As Trumpet pulled off the asteroid and came around, she would pass—would have to pass—straight in front of Free Lunch.
Davies’ fingers hit and flashed on his board. Targ displays jumped up and down the screens: scan scrambled to find its way through the residue of the storm. Free Lunch took on definition, looming and fatal. It was obvious which of the two ships would survive a collision. And Free Lunch would be able to fire at point-blank range—
Morn had no choice. The helm computer showed her none. If Trumpet didn’t go there, she would go nowhere at all.
Angus’ stertorous respiration scraped and ached over the intercom as if he were dying.
Morn wanted to call out, Help me, God damn you! Tell me what to do! But she didn’t believe he was in any condition to hear her.

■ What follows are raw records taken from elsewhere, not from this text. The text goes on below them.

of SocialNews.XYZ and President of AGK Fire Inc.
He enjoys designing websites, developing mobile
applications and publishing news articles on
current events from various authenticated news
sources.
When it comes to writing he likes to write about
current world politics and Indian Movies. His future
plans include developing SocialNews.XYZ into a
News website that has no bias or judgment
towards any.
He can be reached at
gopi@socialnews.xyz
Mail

Then another fear took hold of her.
What if Trumpet did go there! What if she survived? What happened then?
Morn couldn’t reach past the immediate crisis. Beyond her course projection lay only darkness: asteroids and collisions; blank scan and blind navigation; hard g, unconsciousness, gap-sickness. She hadn’t studied Deaner Beckmann’s charts or the lost Lab’s operational data. She didn’t know how to think beyond the doom on the overlay in front of her.
But the gap scout and everyone aboard would die if she failed: if Trumpet survived Soar and Free Lunch, and Morn hadn’t planned for what came next.